Totem
de David Morrell

critiqué par Mr Blue, le 9 octobre 2000
(Lasne - 50 ans)


La note:  étoiles
Un roman raté qui aurait pu être un excellent thriller
Potter’s Field, c'est une petite ville perdue dans les montagnes Rocheuses.
L’élevage y est leur première richesse. C’est là que Slaughter dirige la police. Ancien flic de Detroit, il a fui la ville et s’est enterré dans ce bled, poursuivi par les fantômes de sa vie passée qu'il essaye d'exorciser. Il y a aussi Dunlap, journaliste à la dérive, ravagé par l'alcool, en quête d’un moyen de se débarrasser de son vice. Et puis, il y a une étrange épidémie qui touche bétail, animaux sauvages et bientôt la population même de cette ville calme. De cette épidémie, on ne sait rien, mais on se souvient d'une communauté hippie qui, vingt ans auparavant, a créé un drame dansl a région. Y aurait-il un rapport entre les deux affaires ?
David Morrell est sans conteste un bon écrivain et un maître du suspense. Ancien professeur de littérature américaine, créateur dans son roman First blood du personnage de Rambo, il n'est certes pas un débutant. Il est l’auteur de plusieurs best-sellers et d’une belle série de romans dont une dizaine ont été traduits en français.
Son talent d'écrivain est mis en lumière dès les premières pages. L’écriture est limpide. Le suspense habite chacune des pages et l’on perçoit une grande précision dans la construction du récit. Les personnages sont très bien décrits. L'alcoolique au bord du delirium tremens, le flic couard, le médecin légiste à la limite de la nécrophilie. L'univers est sensiblement glauque, mais Morrell nous y fait entrer avec aisance, tellement ses descriptions sont précises. Et plus les pages se tournent, plus les questions habitent notre tête et l’on se surprend à tenter par nous-même de reconstituer les pièces d'un immense puzzle.

Données fournies:
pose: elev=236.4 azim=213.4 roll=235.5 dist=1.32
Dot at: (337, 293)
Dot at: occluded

Défis:
1 - Répondez à ces questions d'après la critique de Totem :
(a) Dans quelle ville Slaughter dirige-t-il la police ?
(b) Quel personnage David Morrell a-t-il créé dans son roman First blood ?
(c) Qui signe cette critique ?
2 - Relevez les personnages que la critique de Totem donne en exemple après avoir affirmé qu'ils sont très bien décrits.
3 - Recopiez fidèlement le passage de la critique de Totem compris entre « L’élevage y est » et « deux affaires ? », ces deux bornes incluses.

Corrigé des exercices:
1 -
(a) Potter's Field
(b) Rambo
(c) Mr Blue

2 -
l'alcoolique au bord du delirium tremens
le flic couard
le médecin légiste à la limite de la nécrophilie

3 -
L’élevage y est leur première richesse. C’est là que Slaughter dirige la police. Ancien flic de Detroit, il a fui la ville et s’est enterré dans ce bled, poursuivi par les fantômes de sa vie passée qu'il essaye d'exorciser. Il y a aussi Dunlap, journaliste à la dérive, ravagé par l'alcool, en quête d’un moyen de se débarrasser de son vice. Et puis, il y a une étrange épidémie qui touche bétail, animaux sauvages et bientôt la population même de cette ville calme. De cette épidémie, on ne sait rien, mais on se souvient d'une communauté hippie qui, vingt ans auparavant, a créé un drame dansl a région. Y aurait-il un rapport entre les deux affaires ?